Und damit sind wir bei einem weiteren Grund, wie die Kirche Menschen berühren konnte: Es hat Menschen fasziniert, dass es Gläubige gab, die den Glauben nicht nur mit dem Munde bekannten, sondern bei denen spürbar war, dass sie ihr Leben nach dem Glauben ausrichteten. Sie wurden als Menschen der Hoffnung wahrgenommen. Christliche Wahrheit ist eine Person, die mich liebt, die alle Menschen liebt, die aber auch auf ungeteilte Gegenliebe wartet. Wenn sich also damals jemand taufen ließ, musste er sein Leben wirklich ändern. Mit ganzem Herzen, mit meinem ganzen Verstand, meinem ganzen Willen soll ich Gott lieben, und meinen Nächsten wie mich selbst. Es gab Menschen, die den Glauben lebten. Die eine Hoffnung ausstrahlten, die andere neugierig machte.

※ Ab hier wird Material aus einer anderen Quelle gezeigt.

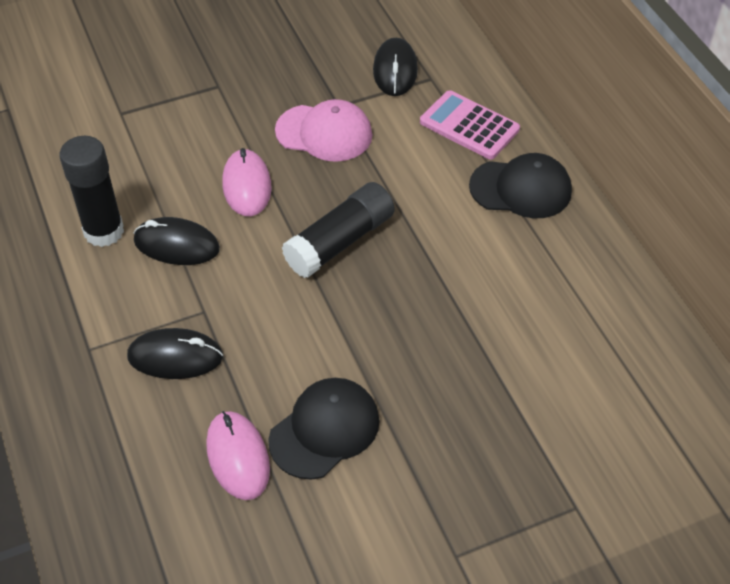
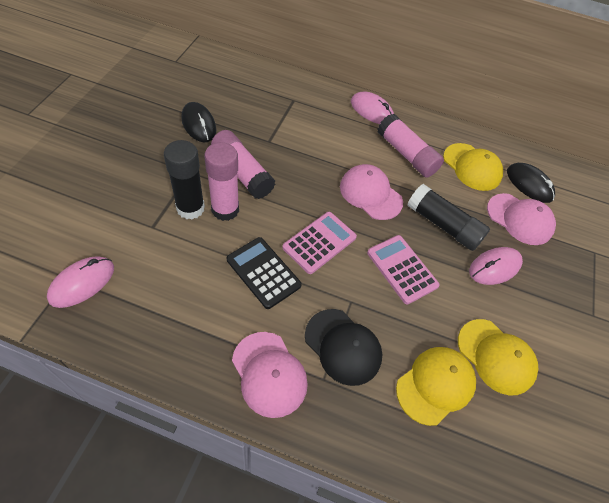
black calculator: none = 0 -> [227,237,302,309] = 1
black cap: [268,378,380,480] [469,153,572,218] = 2 -> [305,309,382,386] = 1
black mouse: [127,328,223,379] [134,217,220,265] [373,38,418,96] = 3 -> [181,102,216,142] [507,163,555,203] = 2
pink calculator: [420,90,520,159] = 1 -> [282,212,357,274] [367,235,440,304] = 2
pink cap: [275,99,372,162] = 1 -> [232,332,308,418] [340,164,403,220] [487,193,556,245] = 3
pink glue stick: none = 0 -> [204,142,239,221] [211,130,275,199] [378,114,444,178] = 3
pink mouse: [206,411,270,500] [222,148,271,216] = 2 -> [47,256,114,308] [351,91,394,124] [469,247,523,285] = 3
yellow cap: none = 0 -> [396,347,476,426] [443,143,503,191] [458,319,538,396] = 3

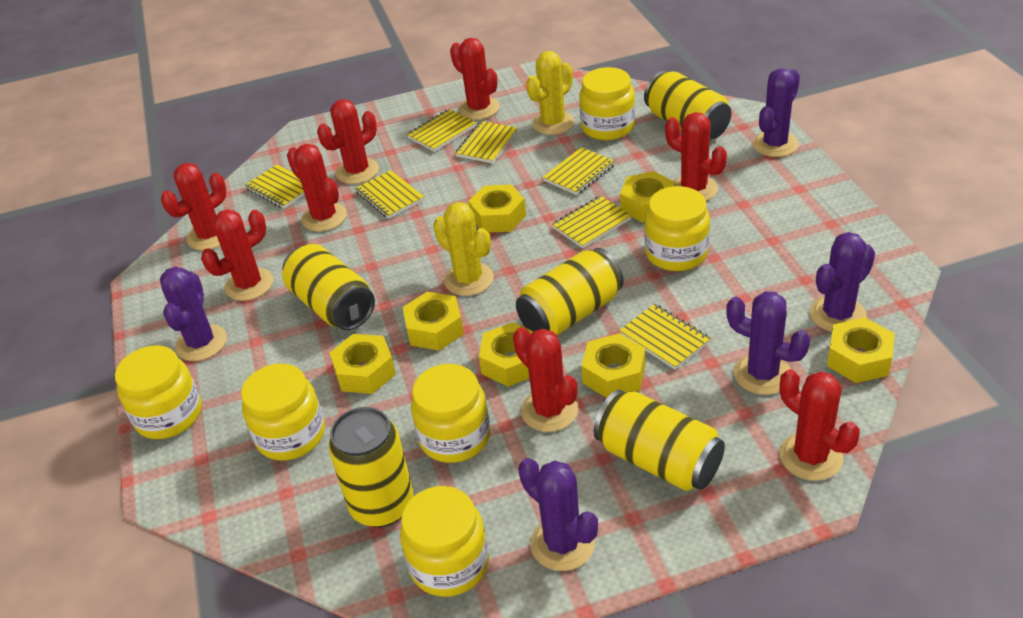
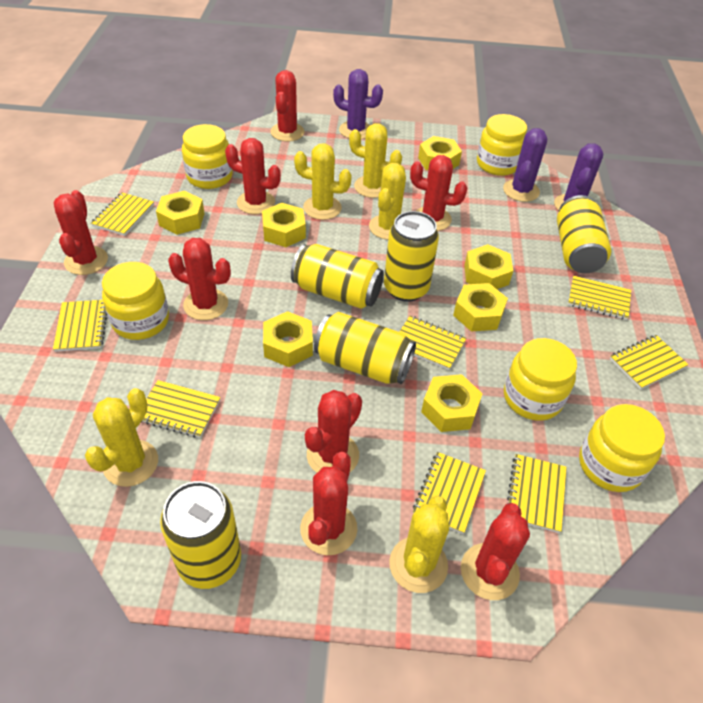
purple cactus: [160,267,227,361] [518,458,598,571] [726,291,810,395] [752,68,800,157] [810,232,875,332] = 5 -> [333,69,383,139] [503,128,547,202] [554,143,603,211] = 3
yellow cactus: [433,202,494,296] [526,51,574,135] = 2 -> [85,388,158,487] [294,143,352,220] [349,123,402,198] [369,163,406,240] [389,496,449,593] = 5
yellow jar: [115,345,202,439] [241,363,325,461] [400,486,489,597] [411,364,490,463] [579,67,635,140] [644,186,710,271] = 6 -> [102,262,169,340] [182,124,233,189] [477,114,527,176] [504,338,577,421] [579,404,665,492] = 5
yellow notebook: [245,164,305,209] [355,170,424,219] [407,109,476,152] [455,121,518,163] [543,147,615,195] [552,196,632,248] [619,304,711,370] = 7 -> [53,300,107,352] [91,192,154,236] [142,380,220,438] [399,316,467,370] [413,452,486,534] [507,454,567,533] [568,276,631,320] [610,335,689,390] = 8

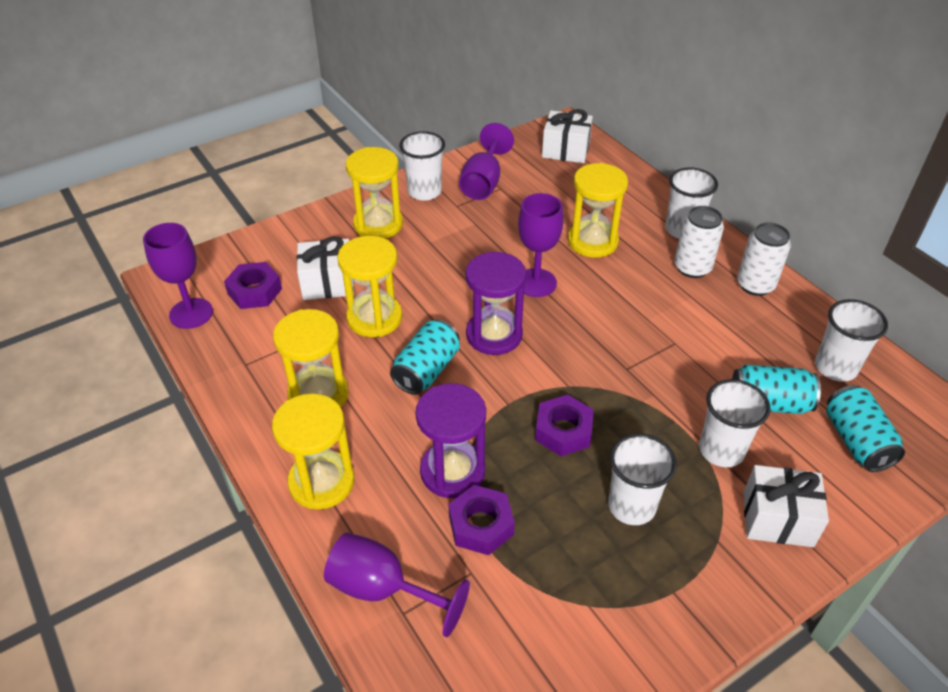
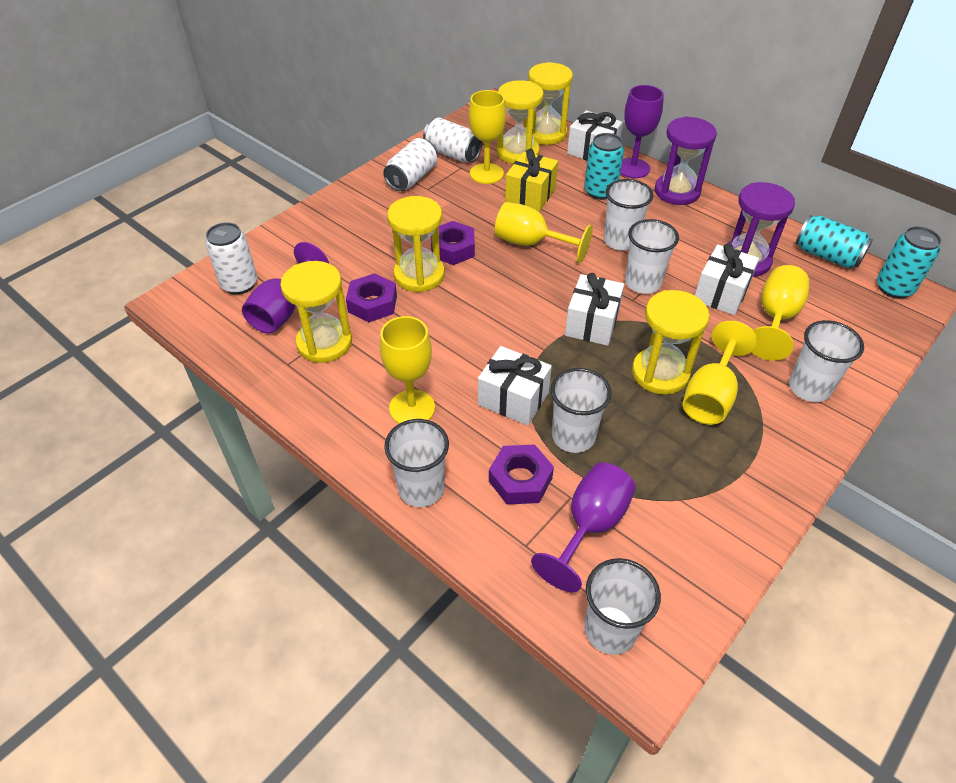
purple goblet: [143,223,213,329] [324,532,470,637] [459,123,514,200] [518,193,563,297] = 4 -> [242,242,329,334] [531,463,636,592] [620,85,664,178] = 3
white can: [674,206,724,278] [737,222,791,296] = 2 -> [205,222,257,295] [383,138,437,191] [423,117,482,163] = 3
white cup: [399,131,445,201] [608,433,677,525] [665,167,718,238] [699,379,771,467] [815,299,888,382] = 5 -> [384,419,449,507] [551,368,612,453] [584,558,661,655] [604,179,653,251] [625,219,679,294] [789,320,864,402] = 6
white gift: [297,236,354,300] [542,109,593,163] [743,465,829,547] = 3 -> [478,346,552,425] [565,273,624,346] [567,110,623,161] [695,243,759,315] = 4
yellow gift: none = 0 -> [505,149,558,212] = 1
yellow goblet: none = 0 -> [380,316,435,424] [469,90,506,184] [495,202,593,263] [683,321,757,425] [752,265,809,361] = 5

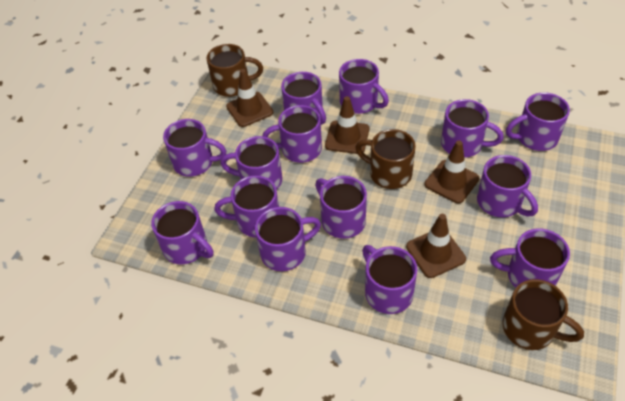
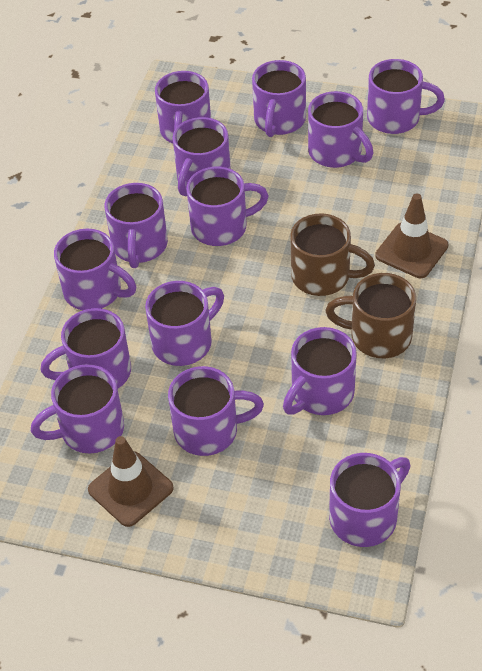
brown mug: [207,44,263,97] [355,129,416,189] [503,279,584,350] = 3 -> [290,213,375,296] [325,273,416,358] = 2
brown traffic cone: [226,69,273,127] [325,96,369,154] [406,214,466,278] [425,140,479,203] = 4 -> [88,436,174,527] [375,194,448,278] = 2

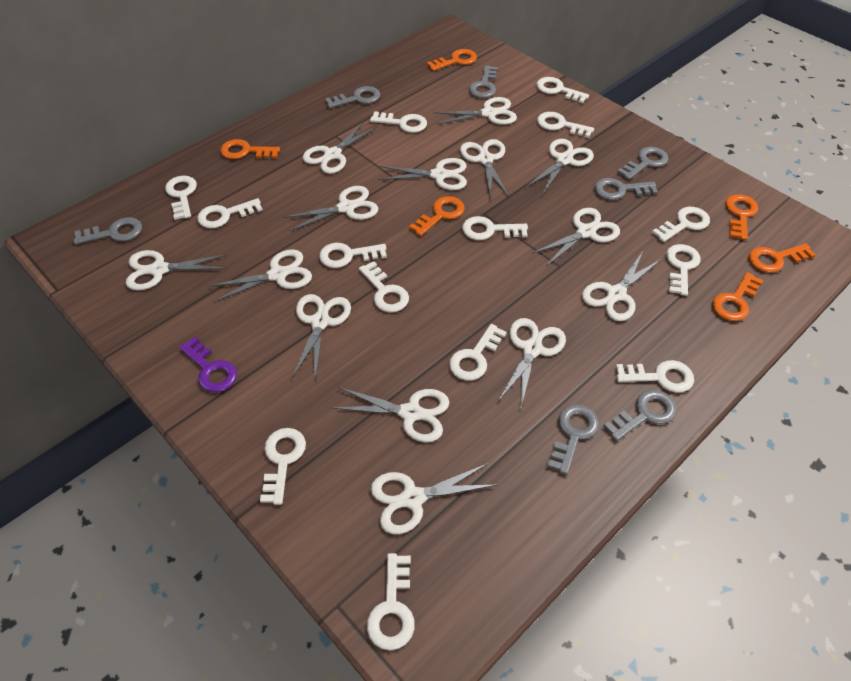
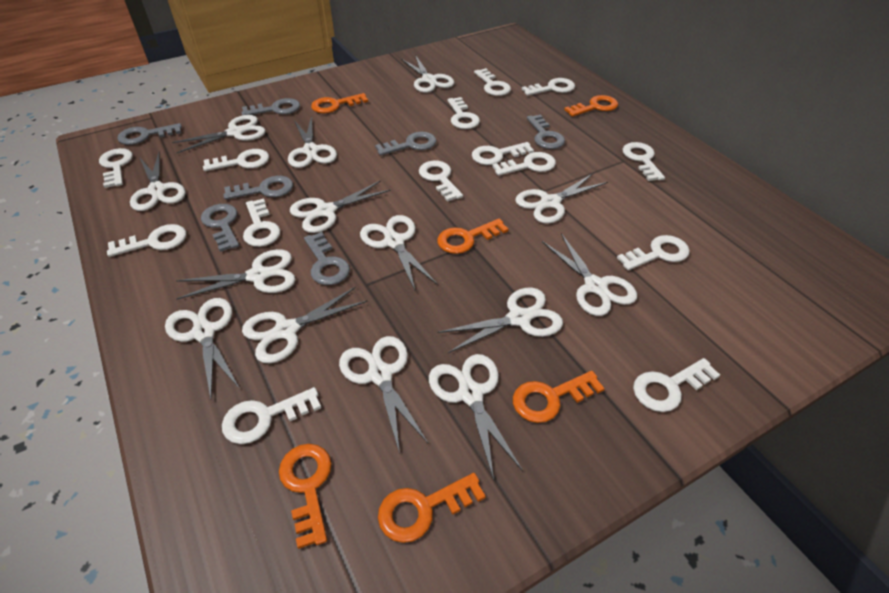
purple key: [179,337,237,392] = 1 -> none = 0

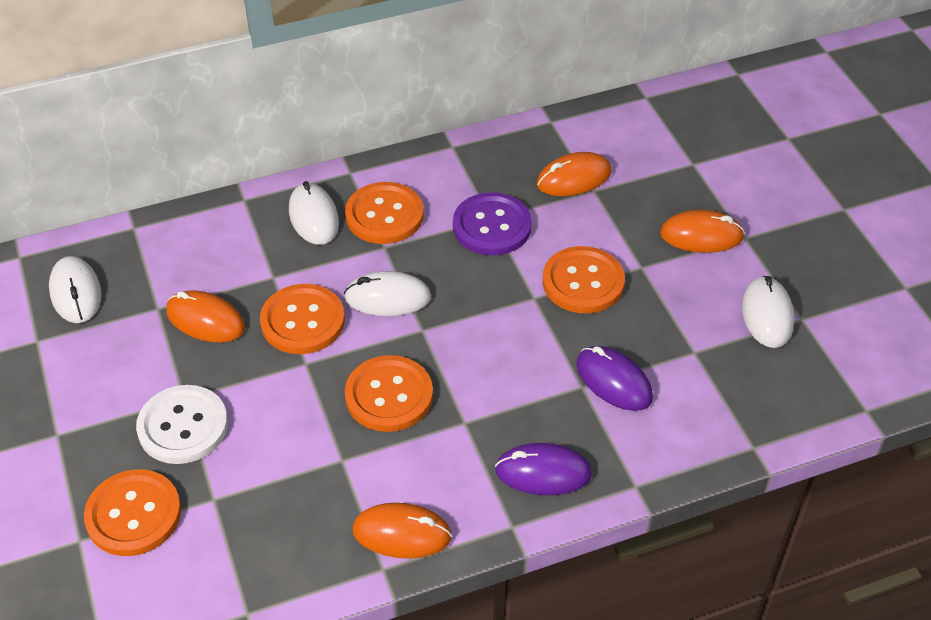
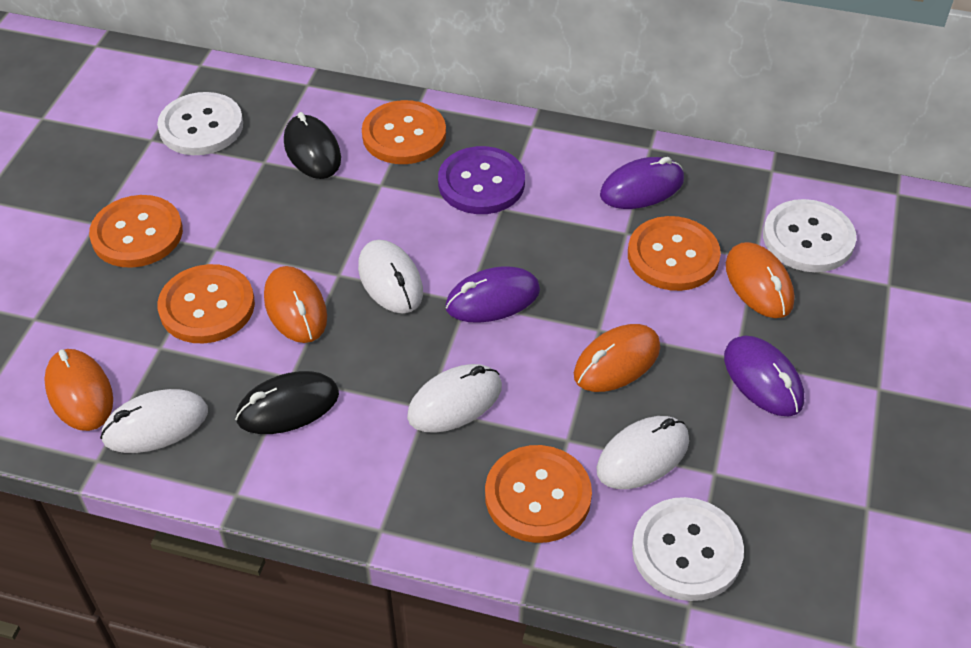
black mouse: none = 0 -> [235,371,339,434] [284,112,341,179] = 2
purple mouse: [495,443,592,495] [576,346,653,411] = 2 -> [445,266,540,323] [600,157,684,209] [724,336,804,416] = 3
white button: [136,385,228,464] = 1 -> [157,92,243,155] [632,497,744,601] [763,199,857,272] = 3

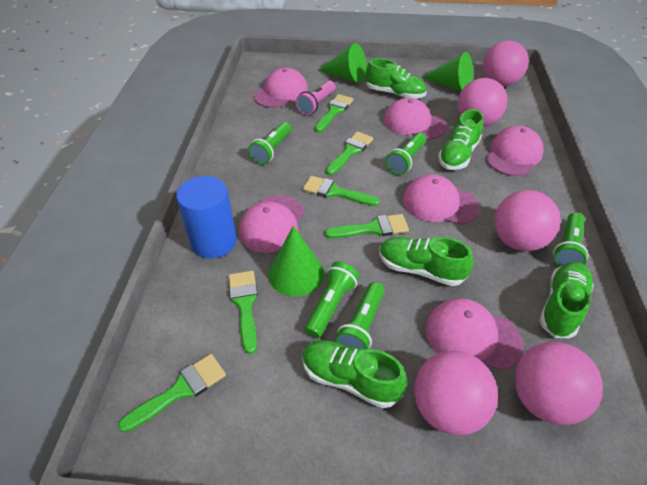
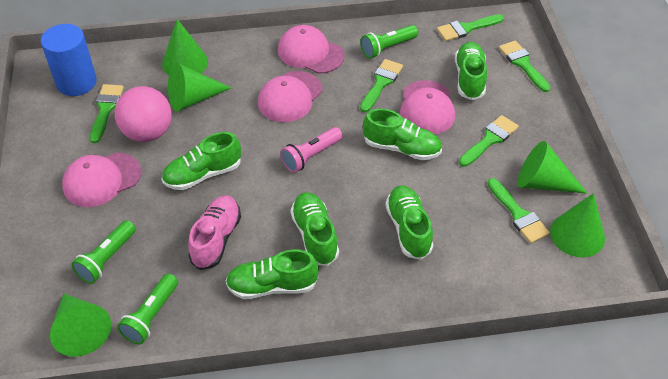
green cone: [268,226,324,297] [318,43,366,83] [421,52,473,92] = 3 -> [50,294,112,357] [162,19,208,75] [168,63,231,112] [518,141,588,194] [550,193,605,257] = 5
green flashlight: [248,122,292,165] [305,261,359,338] [335,282,385,350] [386,133,426,175] [553,212,588,267] = 5 -> [71,220,136,284] [117,274,178,344] [360,25,418,59] = 3
green shoe: [302,340,407,408] [366,58,427,99] [379,237,473,286] [438,109,484,170] [539,262,594,338] = 5 -> [162,132,241,190] [225,249,319,299] [290,192,339,266] [363,109,442,160] [385,186,433,260] [455,42,487,100] = 6
pink ball: [414,351,498,436] [458,78,507,127] [483,40,529,86] [494,190,561,251] [514,342,603,425] = 5 -> [115,86,172,142] = 1
pink cap: [239,195,305,253] [254,68,308,108] [384,98,447,140] [403,174,480,225] [425,298,523,371] [486,126,544,176] = 6 -> [62,152,141,207] [258,71,322,122] [278,25,344,74] [400,80,455,135] = 4
pink shoe: none = 0 -> [188,196,241,270] = 1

Und dies ist wohl der wichtigste Grund, der Menschen überzeugte. Die Christen hatten ein Herz für die Menschen am Rand. Bei ihnen wurde nicht nur über Liebe gesprochen, sondern Liebe praktiziert, und zwar nicht gegenüber denen, die ohnehin sympathisch sind, sondern gegenüber allen, die in der Gemeinde auftauchten.

Christus in einer vielfältigen Welt als den einzigen Erlöser verkünden, Auskunft geben können, über die Hoffnung, die Christen trägt, deutlich machen, dass wir Christus lieben und dies in der Nächstenliebe verwirklichen, hat Menschen angezogen. Das ist heute vielleicht so unmodern, wie es damals unmodern war. So etwas geht nur über Zeuginnen und Zeugen, über Menschen, die die Hirtensorge Jesu teilen. Ich bin dankbar, dass Sie sich in diese Bewegung für Gott und die Menschen hineingeben. Dabei kann man den Erfolg des Unterrichts nicht messen, schon gar nicht durch irgendwelche Zahlen. Durch Ihre Persönlichkeit werden Sie Kindern und Jugendlichen etwas mitgeben, was vielleicht langsam zur Entfaltung kommt. Sie geben ihnen nicht nur etwas, Sie machen sie mit „jemandem“ bekannt, ohne den das Leben meiner Überzeugung nach ärmer wird. Sie machen sie mit einem Gott bekannt, der einen Menschen begleitet, ein Leben lang. Dafür wünsche ich Ihnen den Segen Gottes.